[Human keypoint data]
##############################

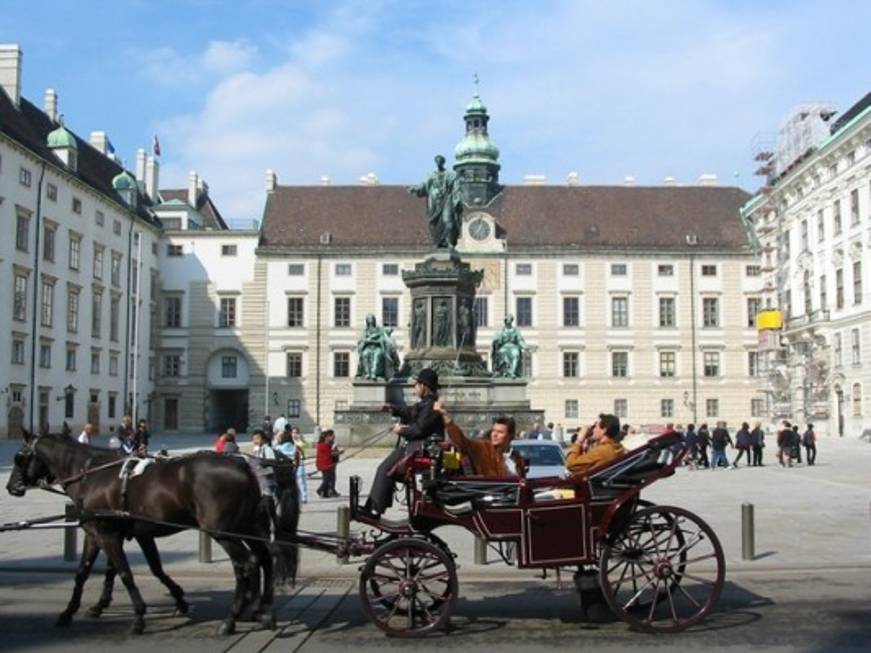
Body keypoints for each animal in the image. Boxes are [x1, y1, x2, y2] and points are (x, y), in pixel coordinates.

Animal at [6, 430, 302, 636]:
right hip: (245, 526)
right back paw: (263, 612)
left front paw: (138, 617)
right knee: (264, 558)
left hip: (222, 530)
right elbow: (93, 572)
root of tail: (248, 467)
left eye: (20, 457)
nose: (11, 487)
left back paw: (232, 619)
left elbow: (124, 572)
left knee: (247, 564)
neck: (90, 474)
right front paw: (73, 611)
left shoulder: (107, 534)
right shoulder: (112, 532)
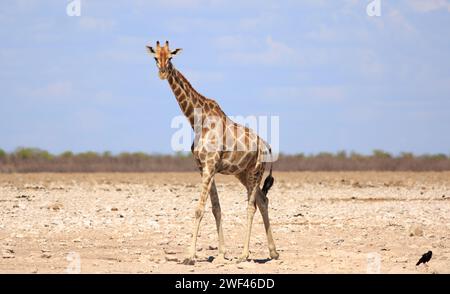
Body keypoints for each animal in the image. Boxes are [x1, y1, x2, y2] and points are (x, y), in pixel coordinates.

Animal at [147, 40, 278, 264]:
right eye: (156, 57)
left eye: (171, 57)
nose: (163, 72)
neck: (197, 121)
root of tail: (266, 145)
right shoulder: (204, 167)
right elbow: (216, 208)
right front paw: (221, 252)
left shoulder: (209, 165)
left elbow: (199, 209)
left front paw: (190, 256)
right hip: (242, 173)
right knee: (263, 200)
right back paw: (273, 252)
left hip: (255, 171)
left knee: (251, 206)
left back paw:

##############################

Copy every line in the entries above that has the string "shoulder" in it.

Your solution
left shoulder: (107, 534)
right shoulder: (112, 532)
right shoulder: (204, 167)
left shoulder: (209, 165)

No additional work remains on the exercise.